Start of Block

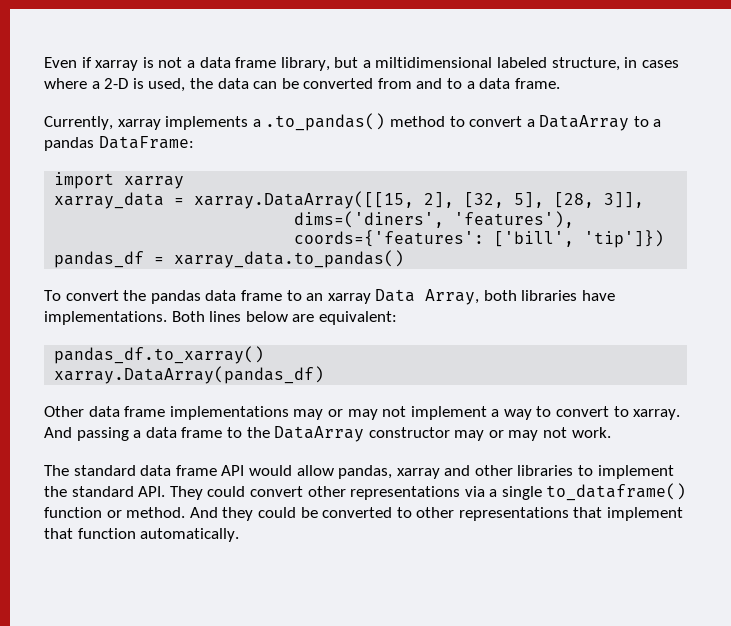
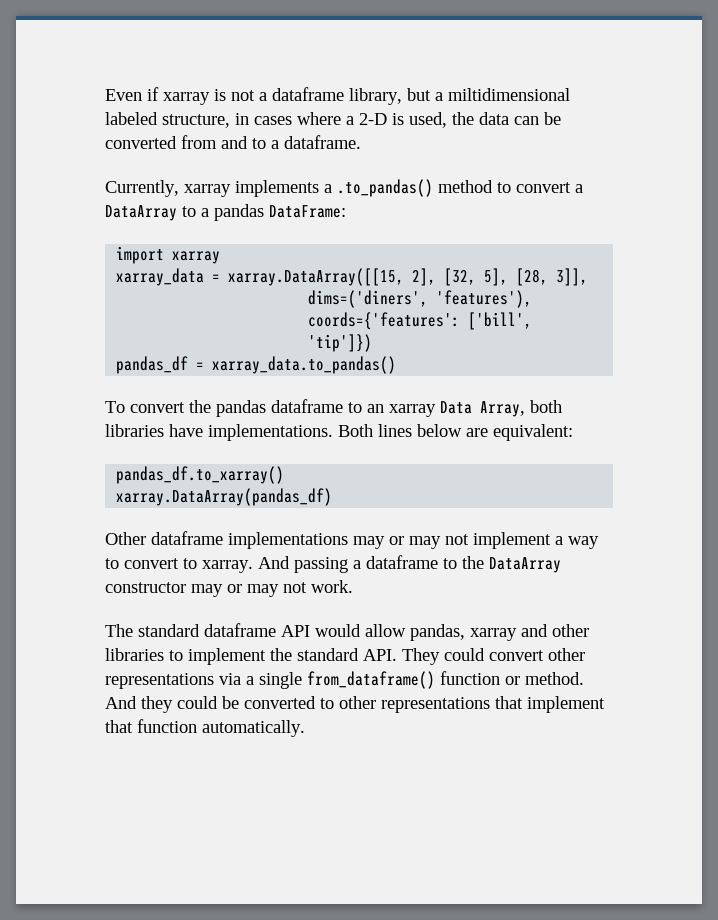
[199,57,277,68] data frame -> [272,87,344,101] dataframe
[479,78,560,89] data frame. -> [284,135,361,149] dataframe.
[205,290,282,301] data frame -> [271,399,343,413] dataframe
[88,406,166,417] data frame -> [151,531,223,545] dataframe
[145,427,223,438] data frame -> [366,555,438,569] dataframe
[140,465,217,476] data frame -> [204,623,276,637] dataframe
[546,483,687,501] to_dataframe() -> [307,671,435,689] from_dataframe()

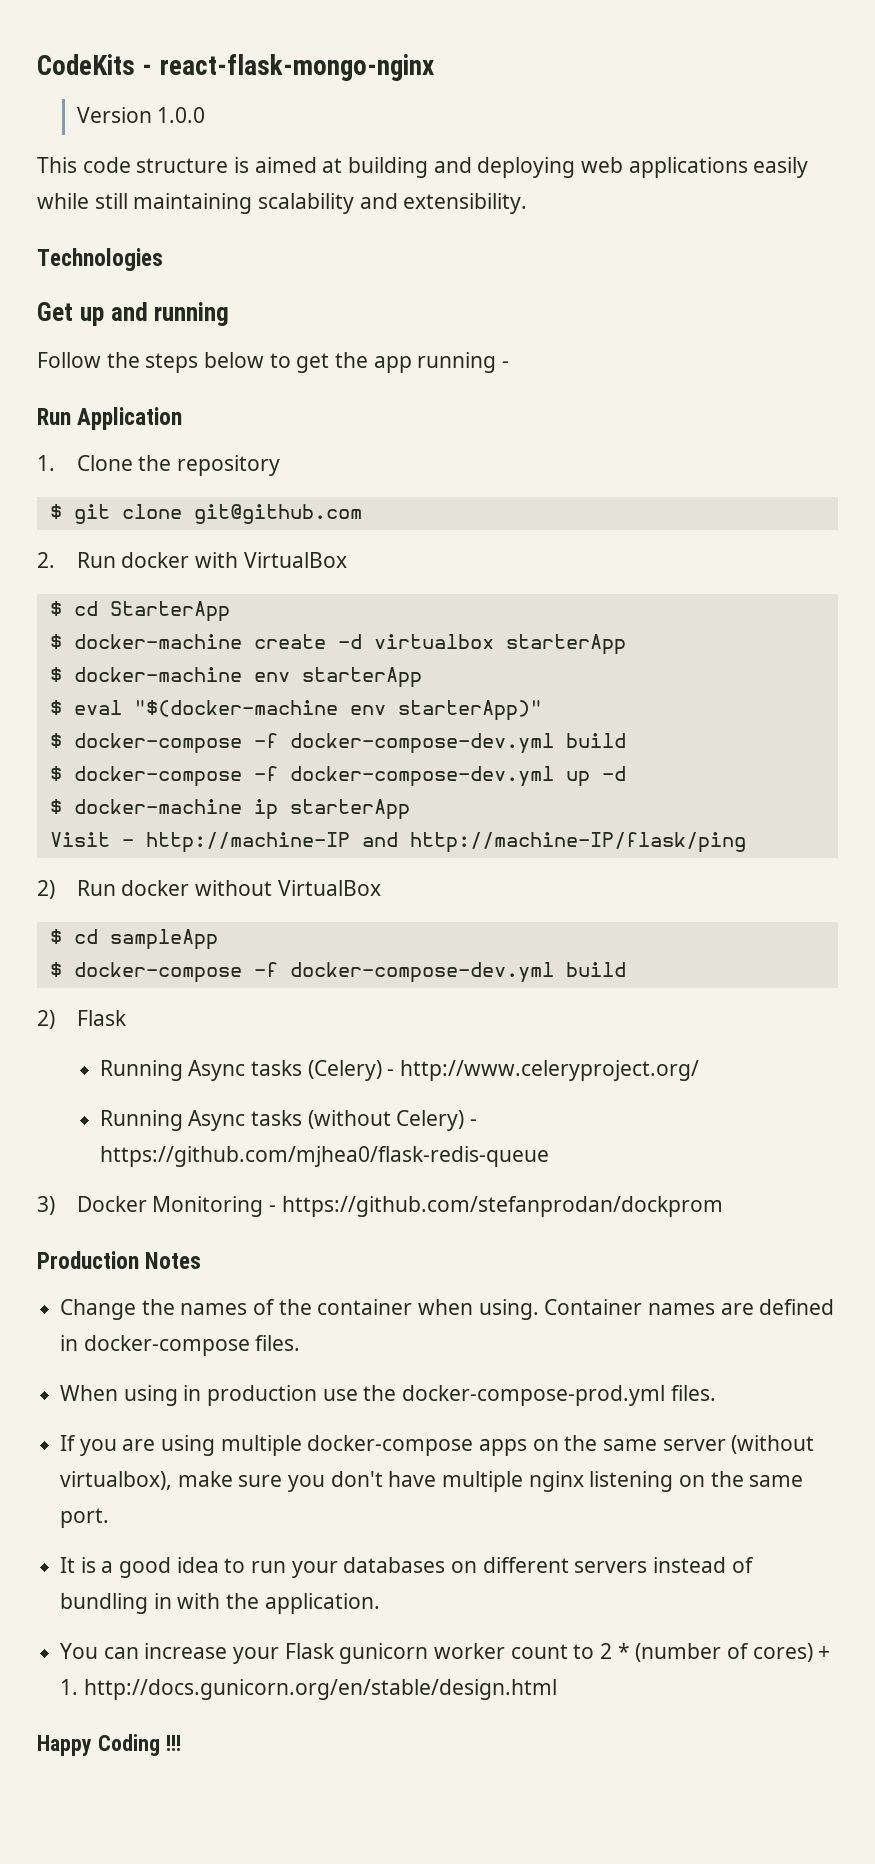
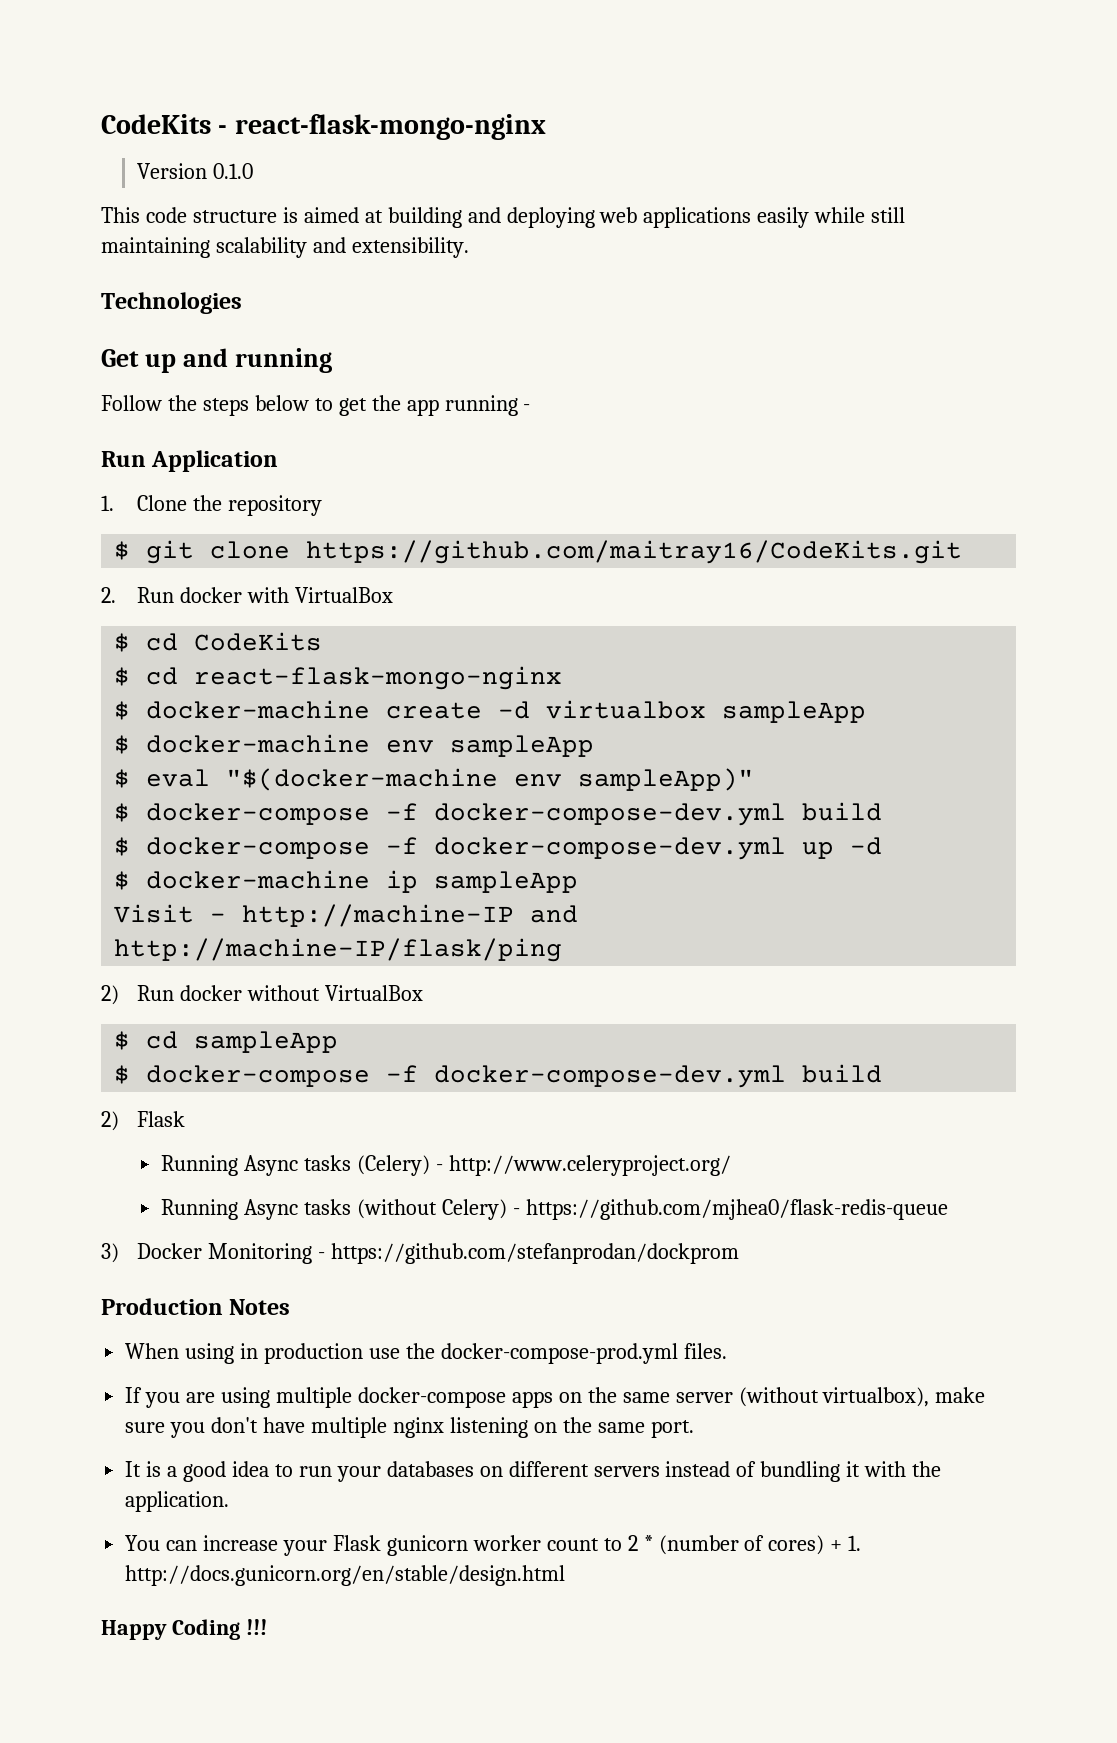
[157,107,206,123] 1.0.0 -> [213,163,254,179] 0.1.0
[193,504,362,524] git@github.com -> [306,540,963,564] https://github.com/maitray16/CodeKits.git
[109,601,230,622] StarterApp -> [194,632,323,651] [114,666,563,690] CodeKits // $ cd react-flask-mongo-nginx
[505,634,626,655] starterApp -> [722,701,867,723] sampleApp
[301,667,422,688] starterApp -> [450,735,595,757] sampleApp
[397,700,542,721] starterApp)" -> [578,768,755,791] sampleApp)"
[289,799,410,820] starterApp -> [434,871,579,893] sampleApp
[60,1299,835,1320] [60,1335,301,1356] // Change the names of the container when using. Container names are defined in docker-compose files. -> (291, 1307) none
[153,1593,172,1609] in -> [846,1461,861,1477] it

End of Block

**THE TASK**
The expected result is every line above containing the string "CodeKits".

**OUTPUT**
[193,504,362,524] git@github.com -> [306,540,963,564] https://github.com/maitray16/CodeKits.git
[109,601,230,622] StarterApp -> [194,632,323,651] [114,666,563,690] CodeKits // $ cd react-flask-mongo-nginx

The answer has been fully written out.